Fire Code Exception for Dead-End Road
Country Club Drive is a single access, two-lane winding country road that crosses the Escondido Creek and eventually dead-ends 1.7 miles from the creek crossing. Today, sixty homes rely on Country Club Drive as their only exit from the area.
When a wildfire threatens developments accessible by one dead‐end road, potentially life threatening problems arise getting residents out and emergency first responders in. Even if access is not blocked by the fire itself, factors such as inadequate road widths, steep grades, presence of obstacles, etc., can interfere with safe/timely movement, causing entrapment of residents and the inability of responders to do their job.¹
Considering the deadly consequences of becoming trapped during a wildfire, the County of San Diego Consolidated Fire Code and the California Code of Regulations sets maximum lengths for dead-end roads. By putting forward a plan of 453 units with parcels of less than 1 acre, the Harmony Grove Village South (HGVS) development is subject to a dead-end road length of 800 ft max. A second means of access is required if this maximum dead-end road length is exceeded.
HGVS has a dead-end road of 4224ft, over 5 times the maximum allowed length and the developer has no plans for a secondary exit. For existing residents they are an alarming 11x the recommended distance.
The developer of HGVS claims, “steep topography, wildland fuels, environmental issues, roadway distance to acceptable connections, and private ownership/easements” made a secondary exist infeasible.
The fire code isn’t something you throw out because logistical or financial constraints made it inconvenient.
The General Plan is the result of $18 million in taxpayer-funded studies and 13 years of work. The developer’s excuses for not meeting the bare minimum of fire safety are just proof that the General Plan correctly zoned the land in the first place. Environmentally the area is not meant for a large subdivision. But the developer wants the profit to be gained from forcing 453 homes into that space, without footing the bill for the corresponding additional infrastructure.
Why the Developer's Mitigation is Insufficient
To receive an exception to the fire code the alternative measures must meet and/or exceed the secondary access requirement. The alternatives proposed by the developer are two-fold: (1) expand Country Club Drive to three lanes across the Escondido Creek and for the portion of the road in front of the proposed development, and (2) use fire-resistant building materials and landscape practices so trapped residents can shelter-in-place.

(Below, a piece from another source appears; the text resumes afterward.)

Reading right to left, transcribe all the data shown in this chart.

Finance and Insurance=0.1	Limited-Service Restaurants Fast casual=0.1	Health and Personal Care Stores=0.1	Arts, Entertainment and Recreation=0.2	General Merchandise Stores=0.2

One Better Road Is Still One Road
Widening the existing two-lane road to three lanes is the crux of the developer’s argument. Since the intent of the relevant fire code is to ensure safe evacuation, the developer’s reasoning is that a three-lane road will allow for faster evacuation than a two-lane road.
What’s interesting about this proposal is, if simply making the road into 3 lanes was all that is necessary to mitigate the danger, why didn’t Cal Fire write the code that way? Why doesn’t the regulation read, “except for when the dead-end road is 3 or more lanes”?
They didn’t write the code that way because simply widening a section of the road does not address the limitations of only having a single way to enter or exit the community. A single exit that can become blocked by fire or vehicle collisions in a panicked evacuation.
Single‐Access Subdivisions Assessment Project
In 2016, Cal Fire and the State Board of Forestry and Fire Protection contracted fire experts to examine the current dead-end road standards and their effectiveness. After modeling evacuation times for single-access subdivisions in Southern California, researchers at the California Polytechnic State University, San Luis Obispo, addressed this very issue in their report to Cal Fire:
“Simply adding an additional lane to the primary single access road for evacuation does not appear to improve evacuation time. Adding a true second access that is independent of the first (meaning the two exits are neither close together nor access the same through road) offers a significant reduction in clearance time.”
Evacuation Times Slower Than Wildfire Modeling
Even if the single evacuation route does not become blocked in a wildfire, the HGVS project will add over 1500 vehicles to Country Club Dr. during an evacuation. The HGVS Evacuation Plan states it could take as long 1.25 to 2.25 hours to complete a community wide evacuation, and double that or longer if a Harmony Grove/Eden Valley-wide evacuation is declared.³ Meanwhile the county’s Wildfire Risk Analysis estimates the fire travel time from Escondido, in average Santa Ana wind conditions, would be 1-2.5 hours. Fire starting closer to the proposed development site could produce much shorter run times.⁴
Evacuation takes 1.25 hours and a fire will take less than an hour to reach the development.